══ 練習用データ ══

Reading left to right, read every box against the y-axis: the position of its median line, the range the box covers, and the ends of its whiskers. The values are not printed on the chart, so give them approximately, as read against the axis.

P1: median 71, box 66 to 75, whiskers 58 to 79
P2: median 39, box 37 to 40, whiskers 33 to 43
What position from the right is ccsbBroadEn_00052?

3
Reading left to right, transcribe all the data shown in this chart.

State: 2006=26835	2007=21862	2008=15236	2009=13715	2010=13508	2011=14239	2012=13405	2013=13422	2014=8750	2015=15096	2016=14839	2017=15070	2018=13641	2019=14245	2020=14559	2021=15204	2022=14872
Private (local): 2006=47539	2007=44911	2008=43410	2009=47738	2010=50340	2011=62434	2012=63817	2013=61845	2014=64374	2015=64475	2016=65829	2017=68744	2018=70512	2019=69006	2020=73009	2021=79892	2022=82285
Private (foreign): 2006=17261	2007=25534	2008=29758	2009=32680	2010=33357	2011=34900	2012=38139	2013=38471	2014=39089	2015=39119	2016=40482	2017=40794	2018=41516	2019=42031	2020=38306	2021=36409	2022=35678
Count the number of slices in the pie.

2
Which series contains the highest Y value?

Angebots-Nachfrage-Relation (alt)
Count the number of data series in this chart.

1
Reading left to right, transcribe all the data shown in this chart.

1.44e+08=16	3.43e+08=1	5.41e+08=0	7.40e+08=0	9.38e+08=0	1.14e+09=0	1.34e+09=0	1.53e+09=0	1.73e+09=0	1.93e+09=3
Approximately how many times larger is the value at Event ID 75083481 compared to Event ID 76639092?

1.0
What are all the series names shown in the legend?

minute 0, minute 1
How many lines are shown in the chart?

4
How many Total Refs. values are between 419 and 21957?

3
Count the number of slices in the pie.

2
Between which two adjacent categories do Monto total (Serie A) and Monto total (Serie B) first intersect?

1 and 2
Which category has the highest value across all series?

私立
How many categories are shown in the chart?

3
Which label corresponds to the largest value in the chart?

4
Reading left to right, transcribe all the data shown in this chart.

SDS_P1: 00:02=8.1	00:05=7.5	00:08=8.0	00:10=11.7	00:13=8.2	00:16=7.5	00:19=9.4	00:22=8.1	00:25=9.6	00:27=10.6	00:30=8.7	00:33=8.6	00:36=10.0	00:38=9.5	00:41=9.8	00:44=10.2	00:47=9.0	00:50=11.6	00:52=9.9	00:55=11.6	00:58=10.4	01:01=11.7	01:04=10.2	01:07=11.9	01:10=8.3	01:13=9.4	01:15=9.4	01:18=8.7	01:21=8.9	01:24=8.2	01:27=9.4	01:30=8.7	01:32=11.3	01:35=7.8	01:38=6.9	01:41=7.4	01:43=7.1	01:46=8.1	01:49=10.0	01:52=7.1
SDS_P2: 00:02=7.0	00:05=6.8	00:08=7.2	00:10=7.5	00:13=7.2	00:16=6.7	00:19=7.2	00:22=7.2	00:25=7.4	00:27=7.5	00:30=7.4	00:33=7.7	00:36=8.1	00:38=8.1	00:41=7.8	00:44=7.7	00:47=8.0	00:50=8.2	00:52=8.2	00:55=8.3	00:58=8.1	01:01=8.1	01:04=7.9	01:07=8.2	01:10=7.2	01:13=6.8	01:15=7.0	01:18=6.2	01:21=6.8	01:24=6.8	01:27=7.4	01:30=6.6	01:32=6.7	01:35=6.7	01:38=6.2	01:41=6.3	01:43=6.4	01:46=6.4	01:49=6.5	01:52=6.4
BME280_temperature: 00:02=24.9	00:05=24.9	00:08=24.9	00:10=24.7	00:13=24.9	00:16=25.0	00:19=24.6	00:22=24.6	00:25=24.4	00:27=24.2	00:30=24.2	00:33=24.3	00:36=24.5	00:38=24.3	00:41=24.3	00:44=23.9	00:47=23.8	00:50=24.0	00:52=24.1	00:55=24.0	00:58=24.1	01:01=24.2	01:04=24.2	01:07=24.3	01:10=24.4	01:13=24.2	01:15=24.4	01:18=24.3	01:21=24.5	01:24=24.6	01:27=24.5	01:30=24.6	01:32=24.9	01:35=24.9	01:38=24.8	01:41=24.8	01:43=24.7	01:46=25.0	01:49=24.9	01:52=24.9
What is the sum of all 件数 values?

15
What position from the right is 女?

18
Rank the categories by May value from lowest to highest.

═══

→ **練習問題**
上の資料を、最初の行から最後の行まで一字一句変えずにそのまま書き写してもらえますか？

→ **完成した課題**
Reading left to right, read every box against the y-axis: the position of its median line, the range the box covers, and the ends of its whiskers. The values are not printed on the chart, so give them approximately, as read against the axis.

P1: median 71, box 66 to 75, whiskers 58 to 79
P2: median 39, box 37 to 40, whiskers 33 to 43
What position from the right is ccsbBroadEn_00052?

3
Reading left to right, transcribe all the data shown in this chart.

State: 2006=26835	2007=21862	2008=15236	2009=13715	2010=13508	2011=14239	2012=13405	2013=13422	2014=8750	2015=15096	2016=14839	2017=15070	2018=13641	2019=14245	2020=14559	2021=15204	2022=14872
Private (local): 2006=47539	2007=44911	2008=43410	2009=47738	2010=50340	2011=62434	2012=63817	2013=61845	2014=64374	2015=64475	2016=65829	2017=68744	2018=70512	2019=69006	2020=73009	2021=79892	2022=82285
Private (foreign): 2006=17261	2007=25534	2008=29758	2009=32680	2010=33357	2011=34900	2012=38139	2013=38471	2014=39089	2015=39119	2016=40482	2017=40794	2018=41516	2019=42031	2020=38306	2021=36409	2022=35678
Count the number of slices in the pie.

2
Which series contains the highest Y value?

Angebots-Nachfrage-Relation (alt)
Count the number of data series in this chart.

1
Reading left to right, transcribe all the data shown in this chart.

1.44e+08=16	3.43e+08=1	5.41e+08=0	7.40e+08=0	9.38e+08=0	1.14e+09=0	1.34e+09=0	1.53e+09=0	1.73e+09=0	1.93e+09=3
Approximately how many times larger is the value at Event ID 75083481 compared to Event ID 76639092?

1.0
What are all the series names shown in the legend?

minute 0, minute 1
How many lines are shown in the chart?

4
How many Total Refs. values are between 419 and 21957?

3
Count the number of slices in the pie.

2
Between which two adjacent categories do Monto total (Serie A) and Monto total (Serie B) first intersect?

1 and 2
Which category has the highest value across all series?

私立
How many categories are shown in the chart?

3
Which label corresponds to the largest value in the chart?

4
Reading left to right, transcribe all the data shown in this chart.

SDS_P1: 00:02=8.1	00:05=7.5	00:08=8.0	00:10=11.7	00:13=8.2	00:16=7.5	00:19=9.4	00:22=8.1	00:25=9.6	00:27=10.6	00:30=8.7	00:33=8.6	00:36=10.0	00:38=9.5	00:41=9.8	00:44=10.2	00:47=9.0	00:50=11.6	00:52=9.9	00:55=11.6	00:58=10.4	01:01=11.7	01:04=10.2	01:07=11.9	01:10=8.3	01:13=9.4	01:15=9.4	01:18=8.7	01:21=8.9	01:24=8.2	01:27=9.4	01:30=8.7	01:32=11.3	01:35=7.8	01:38=6.9	01:41=7.4	01:43=7.1	01:46=8.1	01:49=10.0	01:52=7.1
SDS_P2: 00:02=7.0	00:05=6.8	00:08=7.2	00:10=7.5	00:13=7.2	00:16=6.7	00:19=7.2	00:22=7.2	00:25=7.4	00:27=7.5	00:30=7.4	00:33=7.7	00:36=8.1	00:38=8.1	00:41=7.8	00:44=7.7	00:47=8.0	00:50=8.2	00:52=8.2	00:55=8.3	00:58=8.1	01:01=8.1	01:04=7.9	01:07=8.2	01:10=7.2	01:13=6.8	01:15=7.0	01:18=6.2	01:21=6.8	01:24=6.8	01:27=7.4	01:30=6.6	01:32=6.7	01:35=6.7	01:38=6.2	01:41=6.3	01:43=6.4	01:46=6.4	01:49=6.5	01:52=6.4
BME280_temperature: 00:02=24.9	00:05=24.9	00:08=24.9	00:10=24.7	00:13=24.9	00:16=25.0	00:19=24.6	00:22=24.6	00:25=24.4	00:27=24.2	00:30=24.2	00:33=24.3	00:36=24.5	00:38=24.3	00:41=24.3	00:44=23.9	00:47=23.8	00:50=24.0	00:52=24.1	00:55=24.0	00:58=24.1	01:01=24.2	01:04=24.2	01:07=24.3	01:10=24.4	01:13=24.2	01:15=24.4	01:18=24.3	01:21=24.5	01:24=24.6	01:27=24.5	01:30=24.6	01:32=24.9	01:35=24.9	01:38=24.8	01:41=24.8	01:43=24.7	01:46=25.0	01:49=24.9	01:52=24.9
What is the sum of all 件数 values?

15
What position from the right is 女?

18
Rank the categories by May value from lowest to highest.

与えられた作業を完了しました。